• Consigne 1: D'après le document source, pourquoi la justification bénéficie-t-elle à tous les participants à l'acte dans la conception objective ? Répondez en une à trois phrases.

• Document source:
┌────────

Une justification fondée sur l’état d’esprit de l’auteur

La justification est généralement considérée comme fondée sur l’utilité sociale de l’acte infractionnel. En certaines hypothèses, le législateur reconnaît en effet l’utilité sociale du sacrifice d’une valeur afin d’en préserver une autre. La doctrine adopte donc une conception objective de ce mécanisme permettant d’écarter la responsabilité pénale : l’utilité sociale étant une caractéristique de l’acte, la justification bénéficie à l’ensemble des participants à l’acte. S’il faut considérer l’alinéa 3 de l’article 222-33-3 du code pénal comme un fait justificatif spécial, il faut alors admettre que pour le législateur, le sacrifice de la dignité de la victime au profit de l’information du public est d’utilité sociale. De même, il ressort de cet alinéa 3 que le sacrifice de la dignité de la victime est d’utilité sociale lorsque l’enregistrement permet de rapporter des preuves en justice (sachant qu’en cette hypothèse, une diffusion de l’enregistrement, même limitée, s’avèrera nécessaire afin que son contenu soit exploité à des fins probatoires).

Qu’en est-il alors de la diffusion d’une vidéo d’agression qui, bien qu’elle soit le fait d’une personne malveillante, permet aux enquêteurs de rechercher et d’identifier les auteurs des violences filmées ? Si l’on s’en tient à la conception objective de la justification, il est évident qu’un problème se pose : bien que l’acte ait des conséquences d’utilité sociale, il a été réalisé avec un état d’esprit antisocial. Un auteur14  avait déjà, à l’appui d’une conception subjective de la justification, évoqué des hypothèses mettant en lumière les failles de la conception objective. Tel est notamment le cas du boxeur qui, par goût de la violence, se joint à une rixe sans être conscient que son action permet de repousser une agression injuste15. La conception objective de la justification devrait conduire à relaxer le boxeur, alors que ce dernier a agi avec un état d’esprit antisocial.

└────────

• Contenu des fiches:
┌────────

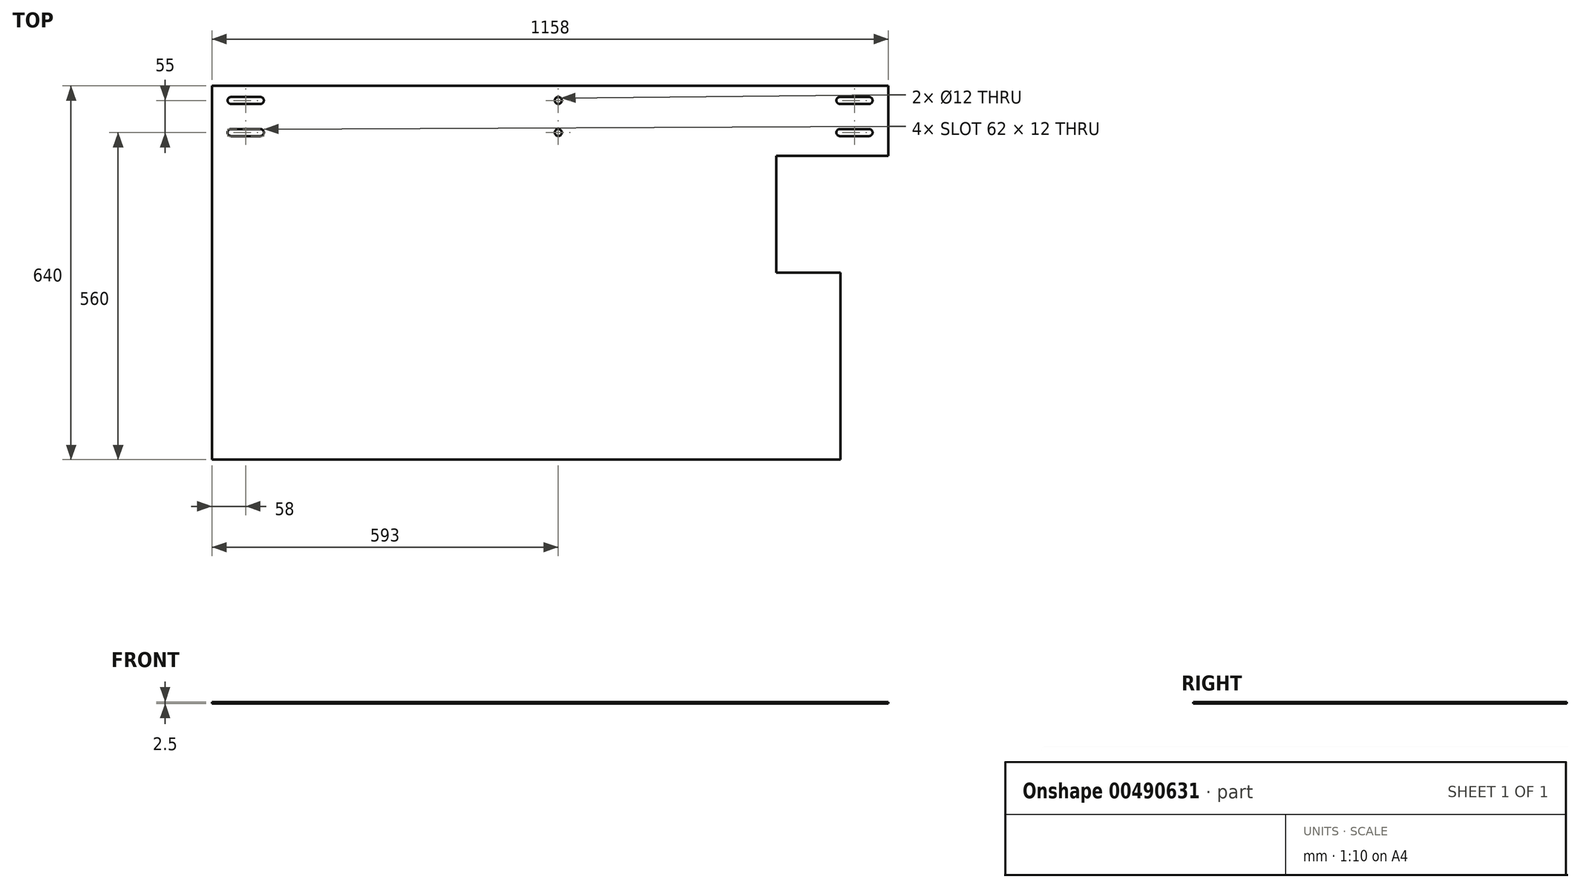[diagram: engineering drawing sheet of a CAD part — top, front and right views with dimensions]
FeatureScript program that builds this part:
annotation { "Feature Type Name" : "Feature", "Feature Type Description" : "" }
export const myFeature = defineFeature(function(context is Context, id is Id, definition is map)
    precondition{}
    {
        {
            var Q0;
            Q0=qCreatedBy(makeId("Top.planeOp"),FACE);
            var sketch = newSketch(context, id + "F0", { "sketchPlane" : qUnion([Q0])});
            skLineSegment(sketch, "E0", {"start": v(0, 0) * mm, "end": v(1076, 0) * mm});
            skLineSegment(sketch, "E1", {"start": v(1076, 0) * mm, "end": v(1076, 320) * mm});
            skLineSegment(sketch, "E2", {"start": v(1076, 320) * mm, "end": v(966, 320) * mm});
            skLineSegment(sketch, "E3", {"start": v(1158, 520) * mm, "end": v(1158, 640) * mm});
            skLineSegment(sketch, "E4", {"start": v(1158, 640) * mm, "end": v(0, 640) * mm});
            skLineSegment(sketch, "E5", {"start": v(0, 640) * mm, "end": v(0, 0) * mm});
            skLineSegment(sketch, "E6", {"start": v(33, 621) * mm, "end": v(83, 621) * mm});
            skLineSegment(sketch, "E7", {"start": v(33, 609) * mm, "end": v(83, 609) * mm});
            skArc(sketch, "E8", {"start": v(33, 621) * mm, "mid": v(27, 615) * mm, "end": v(33, 609) * mm});
            skArc(sketch, "E9", {"start": v(83, 621) * mm, "mid": v(89, 615) * mm, "end": v(83, 609) * mm});
            skLineSegment(sketch, "E10", {"start": v(58, 621) * mm, "end": v(58, 609) * mm, "construction": true});
            skLineSegment(sketch, "E11.0.1.0", {"start": v(33, 566) * mm, "end": v(83, 566) * mm});
            skArc(sketch, "E11.0.1.1", {"start": v(33, 566) * mm, "mid": v(27, 560) * mm, "end": v(33, 554) * mm});
            skLineSegment(sketch, "E11.0.1.2", {"start": v(33, 554) * mm, "end": v(83, 554) * mm});
            skArc(sketch, "E11.0.1.3", {"start": v(83, 566) * mm, "mid": v(89, 560) * mm, "end": v(83, 554) * mm});
            skLineSegment(sketch, "E11.1.0.0", {"start": v(1075, 621) * mm, "end": v(1125, 621) * mm});
            skArc(sketch, "E11.1.0.1", {"start": v(1075, 621) * mm, "mid": v(1069, 615) * mm, "end": v(1075, 609) * mm});
            skLineSegment(sketch, "E11.1.0.2", {"start": v(1075, 609) * mm, "end": v(1125, 609) * mm});
            skArc(sketch, "E11.1.0.3", {"start": v(1125, 621) * mm, "mid": v(1131, 615) * mm, "end": v(1125, 609) * mm});
            skLineSegment(sketch, "E11.1.1.0", {"start": v(1075, 566) * mm, "end": v(1125, 566) * mm});
            skArc(sketch, "E11.1.1.1", {"start": v(1075, 566) * mm, "mid": v(1069, 560) * mm, "end": v(1075, 554) * mm});
            skLineSegment(sketch, "E11.1.1.2", {"start": v(1075, 554) * mm, "end": v(1125, 554) * mm});
            skArc(sketch, "E11.1.1.3", {"start": v(1125, 566) * mm, "mid": v(1131, 560) * mm, "end": v(1125, 554) * mm});
            skLineSegment(sketch, "E11.direction1", {"start": v(33, 609) * mm, "end": v(1075, 609) * mm, "construction": true});
            skLineSegment(sketch, "E11.direction2", {"start": v(33, 609) * mm, "end": v(33, 554) * mm, "construction": true});
            skLineSegment(sketch, "E12", {"start": v(1100, 621) * mm, "end": v(1100, 609) * mm, "construction": true});
            skCircle(sketch, "E13", {"center": v(593, 615) * mm, "radius": 6 * mm});
            skCircle(sketch, "E14", {"center": v(593, 560) * mm, "radius": 6 * mm});
            skLineSegment(sketch, "E15.trimOffspring", {"start": v(966, 520) * mm, "end": v(1158, 520) * mm});
            skLineSegment(sketch, "E16.trimOffspring", {"start": v(966, 320) * mm, "end": v(966, 520) * mm});
            skSolve(sketch);
        }
        {
            var Q0;
            Q0=makeQuery(id+"F0.imprint","IMPRINT",FACE,{"disambiguationData":[TD([[makeQuery(id+"F0.imprint","IMPRINT",EDGE,{"derivedFrom":sQuery(id+"F0.wireOp",EDGE,"E0")}),1.0]])]});
            extrude(context, id + "F1", {"entities" : qUnion([Q0]), "depth" : 2.5 * mm});
        }
    });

└────────

• Consigne 2: Recopiez mot pour mot les lignes des fiches, du début des fiches jusqu'à la ligne contenant « v(1069, 615) * », toutes deux incluses. Laissez les images de côté dans votre réponse.

• Corrigé détaillé 1: Dans la conception objective adoptée par la doctrine, l'utilité sociale est une caractéristique de l'acte lui-même. C'est pourquoi la justification bénéficie à l'ensemble des participants à l'acte.

• Corrigé détaillé 2:
[diagram: engineering drawing sheet of a CAD part — top, front and right views with dimensions]
FeatureScript program that builds this part:
annotation { "Feature Type Name" : "Feature", "Feature Type Description" : "" }
export const myFeature = defineFeature(function(context is Context, id is Id, definition is map)
    precondition{}
    {
        {
            var Q0;
            Q0=qCreatedBy(makeId("Top.planeOp"),FACE);
            var sketch = newSketch(context, id + "F0", { "sketchPlane" : qUnion([Q0])});
            skLineSegment(sketch, "E0", {"start": v(0, 0) * mm, "end": v(1076, 0) * mm});
            skLineSegment(sketch, "E1", {"start": v(1076, 0) * mm, "end": v(1076, 320) * mm});
            skLineSegment(sketch, "E2", {"start": v(1076, 320) * mm, "end": v(966, 320) * mm});
            skLineSegment(sketch, "E3", {"start": v(1158, 520) * mm, "end": v(1158, 640) * mm});
            skLineSegment(sketch, "E4", {"start": v(1158, 640) * mm, "end": v(0, 640) * mm});
            skLineSegment(sketch, "E5", {"start": v(0, 640) * mm, "end": v(0, 0) * mm});
            skLineSegment(sketch, "E6", {"start": v(33, 621) * mm, "end": v(83, 621) * mm});
            skLineSegment(sketch, "E7", {"start": v(33, 609) * mm, "end": v(83, 609) * mm});
            skArc(sketch, "E8", {"start": v(33, 621) * mm, "mid": v(27, 615) * mm, "end": v(33, 609) * mm});
            skArc(sketch, "E9", {"start": v(83, 621) * mm, "mid": v(89, 615) * mm, "end": v(83, 609) * mm});
            skLineSegment(sketch, "E10", {"start": v(58, 621) * mm, "end": v(58, 609) * mm, "construction": true});
            skLineSegment(sketch, "E11.0.1.0", {"start": v(33, 566) * mm, "end": v(83, 566) * mm});
            skArc(sketch, "E11.0.1.1", {"start": v(33, 566) * mm, "mid": v(27, 560) * mm, "end": v(33, 554) * mm});
            skLineSegment(sketch, "E11.0.1.2", {"start": v(33, 554) * mm, "end": v(83, 554) * mm});
            skArc(sketch, "E11.0.1.3", {"start": v(83, 566) * mm, "mid": v(89, 560) * mm, "end": v(83, 554) * mm});
            skLineSegment(sketch, "E11.1.0.0", {"start": v(1075, 621) * mm, "end": v(1125, 621) * mm});
            skArc(sketch, "E11.1.0.1", {"start": v(1075, 621) * mm, "mid": v(1069, 615) * mm, "end": v(1075, 609) * mm});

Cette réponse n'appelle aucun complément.